Fork me on GitHub
#datomic
<
2023-03-21
>
Clément Ronzon17:03:39

Hello 👋 I am designing an ETL written with Clojure that is intended to run in a Datomic cluster, it’ll pull entries from a MySQL db located in the same AWS account and push them in the Datomic db. My first goal is to process 9M entries as fast as possible, hopefully in less than 5hrs. The strategy I’d like to implement is the following: • pull a first batch of entries (with offset and limit) from the MySQL db • process those entries leveraging parallelism via the pmap function to push them into Datomic db • pull the next batch of entries • process that next batch • etc. until there is no more entries returned by the MySQL query In my first POC I discovered a few things: • sometimes Datomic returns errors such as :cognitect.anomalies/busy, Busy indexing • other times it returns errors such as :cognitect.anomalies/fault, :datomic.client-spi/exception java.lang.NullPointerException If I remove parallelism, changing pmap for map those issues won’t happen though the ETA is about 30hrs. Is it a bad idea to try to parallelize the ingestion? Please does anyone has an idea why this could happen?
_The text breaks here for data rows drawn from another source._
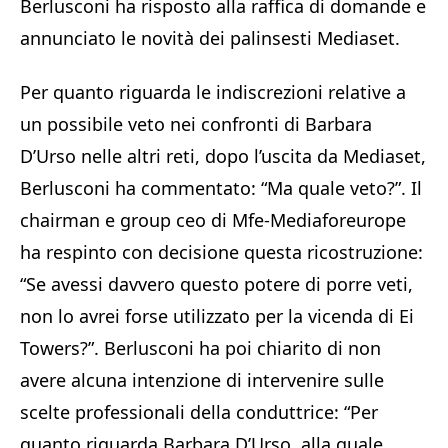
Berlusconi ha risposto alla raffica di domande e
annunciato le novità dei palinsesti Mediaset.
Per quanto riguarda le indiscrezioni relative a
un possibile veto nei confronti di Barbara
D’Urso nelle altri reti, dopo l’uscita da Mediaset,
Berlusconi ha commentato: “Ma quale veto?”. Il
chairman e group ceo di Mfe-Mediaforeurope
ha respinto con decisione questa ricostruzione:
“Se avessi davvero questo potere di porre veti,
non lo avrei forse utilizzato per la vicenda di Ei
Towers?”. Berlusconi ha poi chiarito di non
avere alcuna intenzione di intervenire sulle
scelte professionali della conduttrice: “Per
quanto riguarda Barbara D’Urso, alla quale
Any suggestion?

rolt17:03:51

i did the same task a few years ago, from what I remember: transact batches of 1000 datoms, use transact-async (but deref the value), 10 in flight queries or so (i think i used claypool), backoff on errors i think i found some doc on the official website, or maybe on the github ? to optimise this process. This was a one-shot migration for me so I didn't push it too far, I just wanted a low downtime

Clément Ronzon00:03:46

nice! tyvm for the hints!

frankitox19:03:22

What's the usual way to get the datoms using a transaction id? I'm thinking of using range-tx

frankitox19:03:28

Something like (d/tx-range (d/log (db/_conn conn)) tx (inc (d/tx->t tx)))

Gustavo A.19:03:28

maybe you could use: (d/pull db '[*] your-tx-id)

favila04:03:01

By “the datoms” do you mean the datoms that were asserted/retracted in that transaction, or the datoms that are asserted/retracted on the transaction entity?

favila04:03:04

if the former, then use tx-range; if the latter, use (d/datoms :eavt tx) or d/pull or d/entity on the tx entity id.

favila04:03:16

the former is datoms where the :tx slot matches the tx; the latter is datoms where the :e slot matches the tx.

frankitox20:03:46

It was the former. I'll use tx-range then, thank you!